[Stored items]
-=-=-=-=-
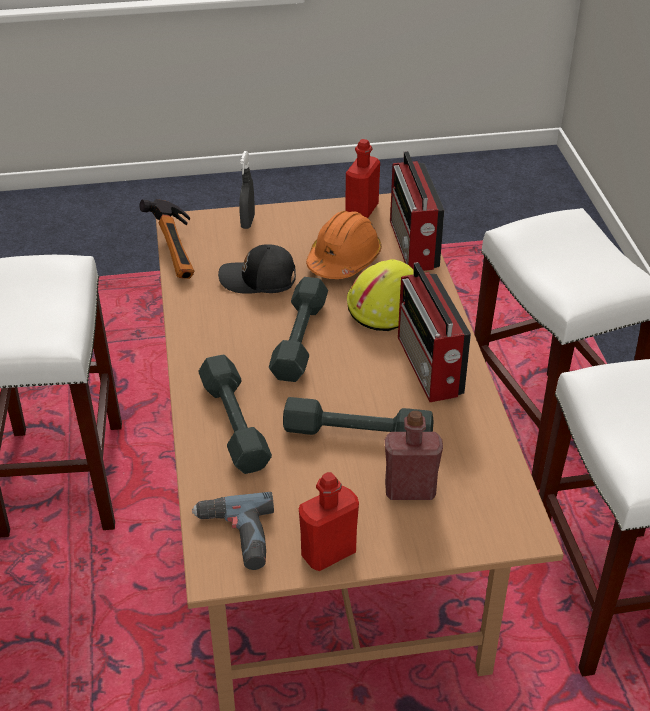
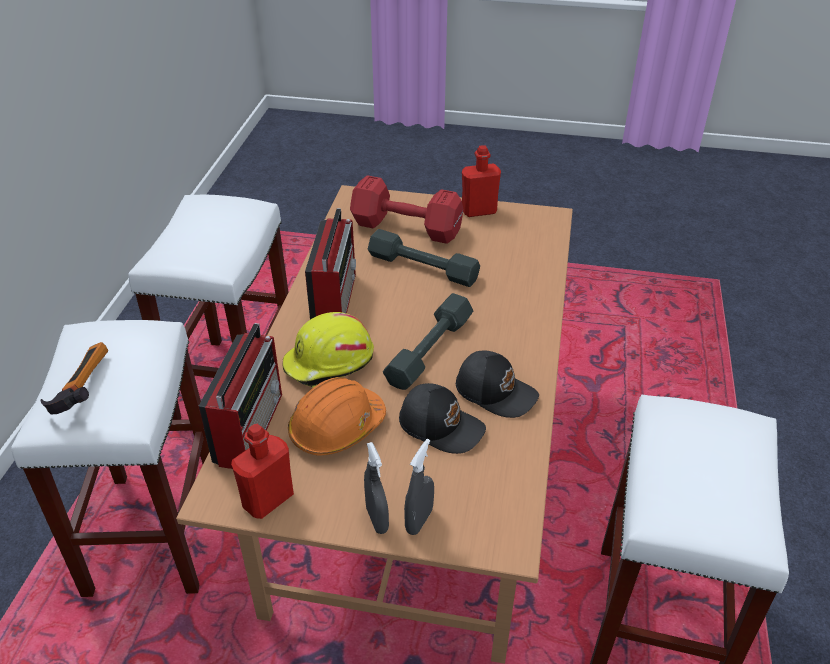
camera: 160 degrees left, 0 degrees up
(179, 251) = (519, 493): hammer -> hammer (79, 391)
(220, 316) = (496, 391): none -> black cap
(235, 423) = (513, 294): grey dumbbell -> none
(235, 538) = (534, 229): power drill -> none
(278, 216) = (377, 519): none -> grey spray bottle
(410, 490) = (408, 228): red bottle -> red dumbbell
-=-=-=-=-
EXERCISE -
With the line that contains "(235, 538) = (534, 229): power drill -> none" as the first and the final line of the data as the last, repeat every line in that span exactly.

ANSWER SPACE -
(235, 538) = (534, 229): power drill -> none
(278, 216) = (377, 519): none -> grey spray bottle
(410, 490) = (408, 228): red bottle -> red dumbbell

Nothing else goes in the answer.